**Exercise**
Continue the passage about Cass Hite and the old Colorado River town of Hite, starting after its last sentence.

I wouldn’t have even attempted the climb, but I wanted to see if there was anything left of the old town of Hite, once located on the Colorado River.
Cass Hite arrived on the scene in 1883, prospecting for silver and gold. A handsome man with a handlebar mustache and goatee, he’d already, at age 35, garnered a dangerous reputation, and, certainly, as he proved later in a deadly conflict with a competitor, he was an accurate marksman.
According to Barry Scholl’s article, “Arth Chaffin and Cass Hite: The Adventures of Two Colorado River Pioneers” in the Zephyr, April-May 2016, Hite had made friends with the fearless Navajo leader, Hoskaninni, and tried, without luck, to weasel out of him the location of a Navajo silver mine.
Instead, probably in an effort to save his friend’s life, Hoskaninni promised to take him to a place glittering with gold. He and several of his men guided Hite from Monument Valley down White Canyon to the Colorado River.

**Recorded data**

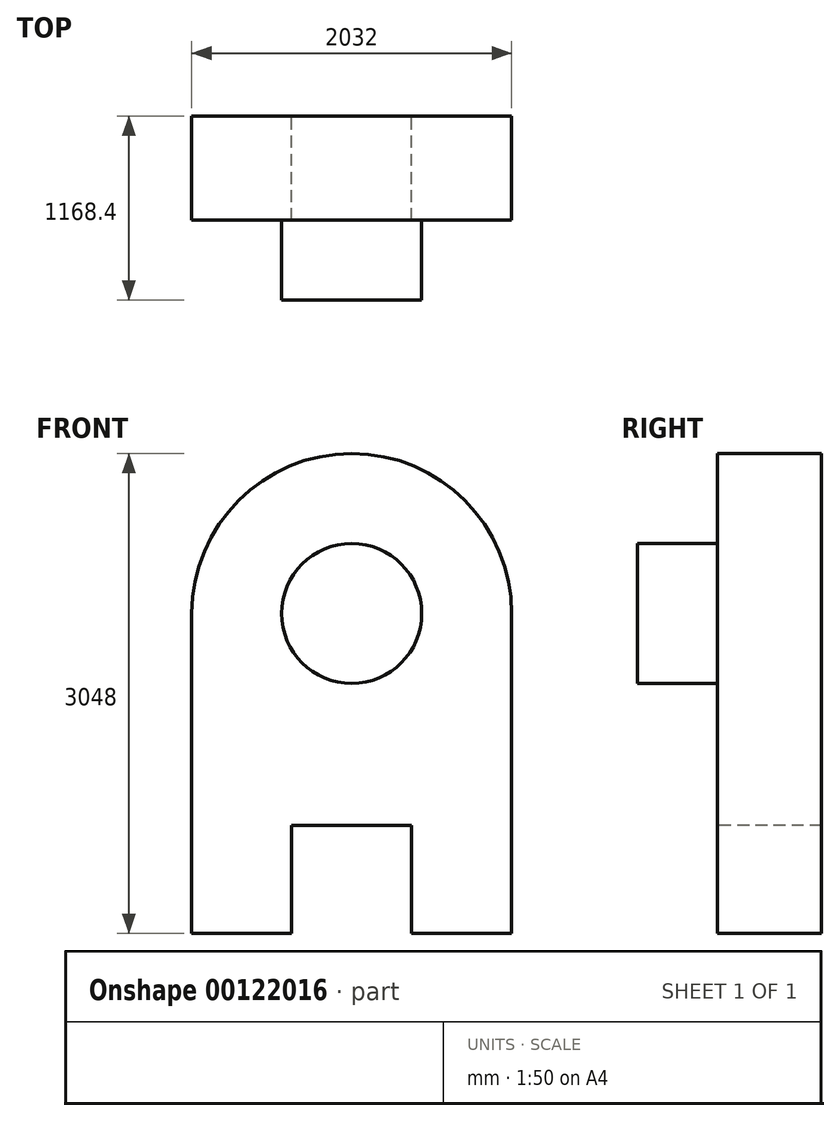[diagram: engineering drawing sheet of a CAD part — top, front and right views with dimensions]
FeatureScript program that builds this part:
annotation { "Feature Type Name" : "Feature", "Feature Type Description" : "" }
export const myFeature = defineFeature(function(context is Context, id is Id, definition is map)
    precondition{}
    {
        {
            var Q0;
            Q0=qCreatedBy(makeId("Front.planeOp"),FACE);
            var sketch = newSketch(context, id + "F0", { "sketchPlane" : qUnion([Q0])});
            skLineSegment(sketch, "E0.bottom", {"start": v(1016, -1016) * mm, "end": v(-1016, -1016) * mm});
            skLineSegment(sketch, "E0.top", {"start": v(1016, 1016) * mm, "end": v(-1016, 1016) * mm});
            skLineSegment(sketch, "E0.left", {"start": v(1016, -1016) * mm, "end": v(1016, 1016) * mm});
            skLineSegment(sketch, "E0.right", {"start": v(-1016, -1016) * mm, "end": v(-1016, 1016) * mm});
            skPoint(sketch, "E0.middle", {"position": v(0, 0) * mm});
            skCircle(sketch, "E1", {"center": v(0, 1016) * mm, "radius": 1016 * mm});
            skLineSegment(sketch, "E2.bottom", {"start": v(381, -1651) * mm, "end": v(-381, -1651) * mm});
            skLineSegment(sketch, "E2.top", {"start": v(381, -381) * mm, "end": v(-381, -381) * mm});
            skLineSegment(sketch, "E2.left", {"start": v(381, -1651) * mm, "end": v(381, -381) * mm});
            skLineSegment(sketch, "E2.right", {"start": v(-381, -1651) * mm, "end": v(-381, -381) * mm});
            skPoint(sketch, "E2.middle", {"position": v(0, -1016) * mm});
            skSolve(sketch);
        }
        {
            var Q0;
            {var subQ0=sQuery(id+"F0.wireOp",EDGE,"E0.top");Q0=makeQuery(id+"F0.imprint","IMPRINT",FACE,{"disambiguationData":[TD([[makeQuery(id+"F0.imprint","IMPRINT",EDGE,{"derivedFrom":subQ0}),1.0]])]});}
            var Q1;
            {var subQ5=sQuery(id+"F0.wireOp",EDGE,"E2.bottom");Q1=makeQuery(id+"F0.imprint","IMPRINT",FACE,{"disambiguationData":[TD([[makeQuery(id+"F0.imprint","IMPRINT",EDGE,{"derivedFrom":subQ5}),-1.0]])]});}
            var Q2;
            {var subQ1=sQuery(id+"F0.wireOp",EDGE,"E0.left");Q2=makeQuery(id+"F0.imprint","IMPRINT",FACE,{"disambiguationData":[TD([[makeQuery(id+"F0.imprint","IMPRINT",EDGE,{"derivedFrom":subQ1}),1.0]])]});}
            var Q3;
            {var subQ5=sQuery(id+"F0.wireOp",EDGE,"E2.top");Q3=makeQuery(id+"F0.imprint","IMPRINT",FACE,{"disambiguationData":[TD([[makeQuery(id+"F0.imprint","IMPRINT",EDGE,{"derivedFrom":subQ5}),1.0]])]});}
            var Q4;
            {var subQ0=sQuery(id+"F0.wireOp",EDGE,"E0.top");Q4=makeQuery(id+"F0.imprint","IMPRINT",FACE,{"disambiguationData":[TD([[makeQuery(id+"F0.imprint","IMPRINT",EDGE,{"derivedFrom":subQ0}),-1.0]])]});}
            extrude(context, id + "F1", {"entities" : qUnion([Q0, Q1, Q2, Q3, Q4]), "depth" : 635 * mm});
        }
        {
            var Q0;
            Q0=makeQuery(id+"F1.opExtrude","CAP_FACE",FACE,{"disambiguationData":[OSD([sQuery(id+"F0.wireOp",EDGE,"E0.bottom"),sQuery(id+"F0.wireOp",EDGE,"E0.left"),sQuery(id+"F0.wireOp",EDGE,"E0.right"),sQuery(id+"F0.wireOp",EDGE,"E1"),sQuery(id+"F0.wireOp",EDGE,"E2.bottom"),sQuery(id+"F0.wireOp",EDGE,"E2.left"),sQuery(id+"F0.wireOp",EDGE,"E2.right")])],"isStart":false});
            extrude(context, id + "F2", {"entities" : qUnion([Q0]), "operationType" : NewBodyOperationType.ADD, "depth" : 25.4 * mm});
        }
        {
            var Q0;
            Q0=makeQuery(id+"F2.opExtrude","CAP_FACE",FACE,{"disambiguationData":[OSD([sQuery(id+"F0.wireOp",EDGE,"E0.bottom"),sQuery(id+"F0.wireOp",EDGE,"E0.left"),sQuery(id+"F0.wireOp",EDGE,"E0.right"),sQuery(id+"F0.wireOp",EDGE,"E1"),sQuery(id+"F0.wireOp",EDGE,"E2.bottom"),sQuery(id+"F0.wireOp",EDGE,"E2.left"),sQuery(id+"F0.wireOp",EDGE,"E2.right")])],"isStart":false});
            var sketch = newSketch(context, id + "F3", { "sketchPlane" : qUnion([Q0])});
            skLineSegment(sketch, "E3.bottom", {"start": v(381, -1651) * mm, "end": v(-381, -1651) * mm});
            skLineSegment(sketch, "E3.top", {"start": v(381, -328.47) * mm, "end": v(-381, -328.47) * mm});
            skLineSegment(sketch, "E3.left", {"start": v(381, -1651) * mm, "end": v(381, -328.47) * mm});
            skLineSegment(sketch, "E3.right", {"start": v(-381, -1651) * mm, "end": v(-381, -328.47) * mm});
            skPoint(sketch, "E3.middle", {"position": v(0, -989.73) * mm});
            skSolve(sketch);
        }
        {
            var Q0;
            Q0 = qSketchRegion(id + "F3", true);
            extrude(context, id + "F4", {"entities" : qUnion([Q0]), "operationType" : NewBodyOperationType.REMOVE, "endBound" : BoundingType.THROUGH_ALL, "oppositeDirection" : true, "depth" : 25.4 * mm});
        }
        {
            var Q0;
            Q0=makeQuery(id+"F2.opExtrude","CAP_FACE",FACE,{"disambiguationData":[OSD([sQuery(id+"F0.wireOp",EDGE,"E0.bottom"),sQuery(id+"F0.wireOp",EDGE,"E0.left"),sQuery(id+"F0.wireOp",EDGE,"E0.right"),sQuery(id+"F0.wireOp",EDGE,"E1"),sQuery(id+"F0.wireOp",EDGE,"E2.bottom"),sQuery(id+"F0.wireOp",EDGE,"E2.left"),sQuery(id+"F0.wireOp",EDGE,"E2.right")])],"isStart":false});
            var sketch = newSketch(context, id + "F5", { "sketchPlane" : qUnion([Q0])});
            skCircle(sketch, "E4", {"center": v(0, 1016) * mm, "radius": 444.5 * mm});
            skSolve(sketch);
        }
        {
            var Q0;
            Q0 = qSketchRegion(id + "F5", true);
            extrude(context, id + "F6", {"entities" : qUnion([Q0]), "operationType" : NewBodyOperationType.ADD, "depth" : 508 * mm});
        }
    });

---

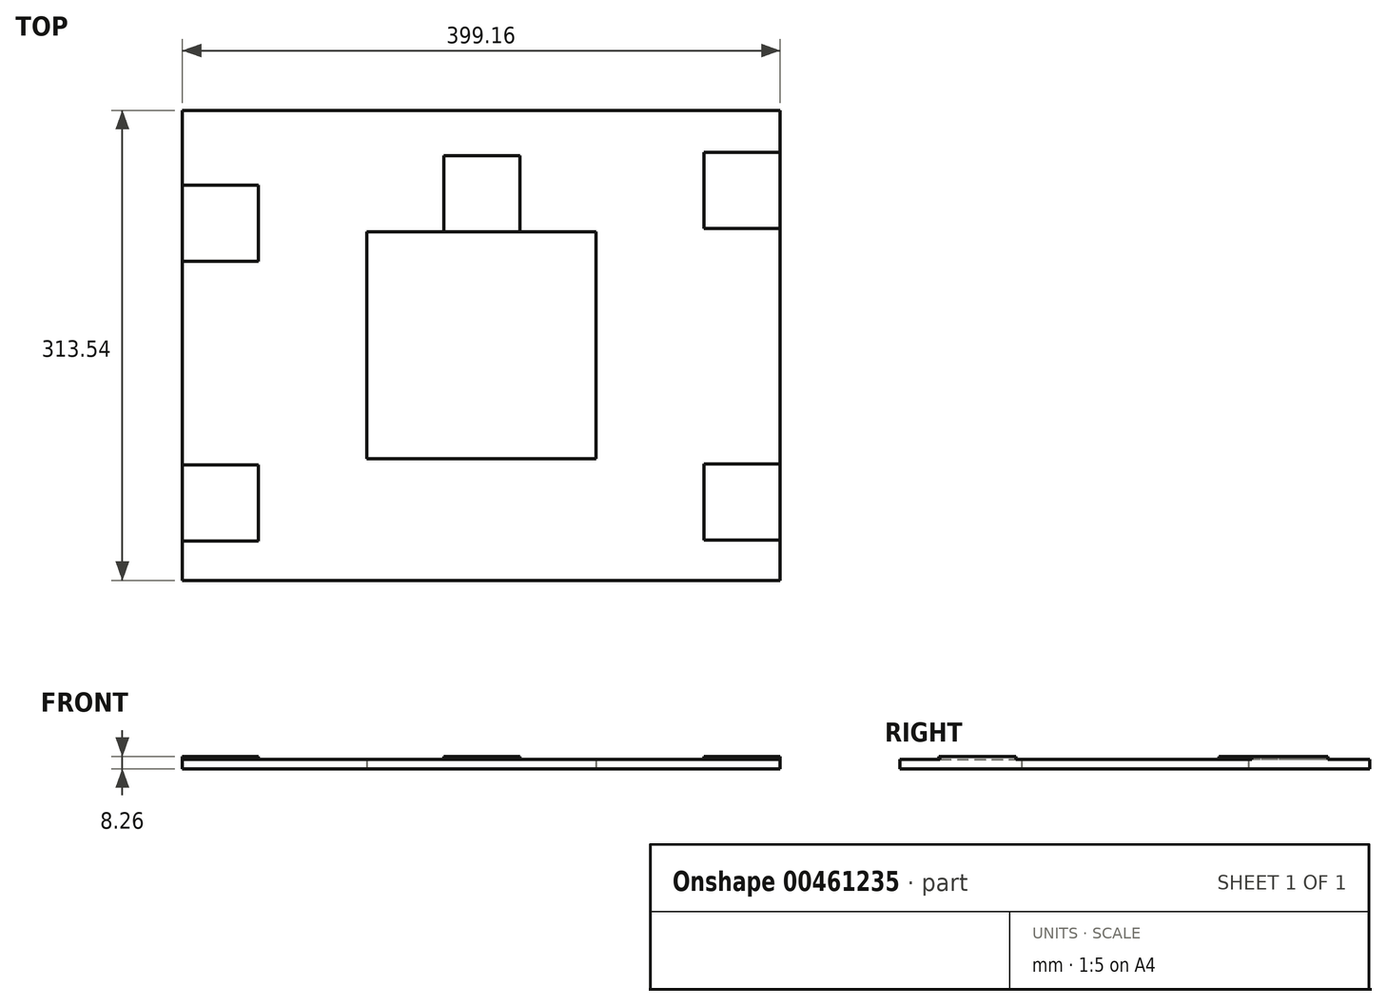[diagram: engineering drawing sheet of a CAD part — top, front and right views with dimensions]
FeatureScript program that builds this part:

**Answer to this problem**
When Hite rode across the river, he called to the others that it was a “dandy crossing.” The name stuck.
Scholl says horse thief, Joshua Swett, had built a cabin near Trachyte Creek. After Hite encouraged him to leave, he did, and Hite moved the cabin near Dandy Crossing where he later ferried prospectors across the river.
That was where the hamlet of Hite took root. It featured a post office—with Cass’ brother John as the first postmaster—a restaurant, and a hotel.
In 1892, after Cass killed a man in Green River in what eyewitnesses swore was self-defense, the jury sentenced him to 12 years in prison.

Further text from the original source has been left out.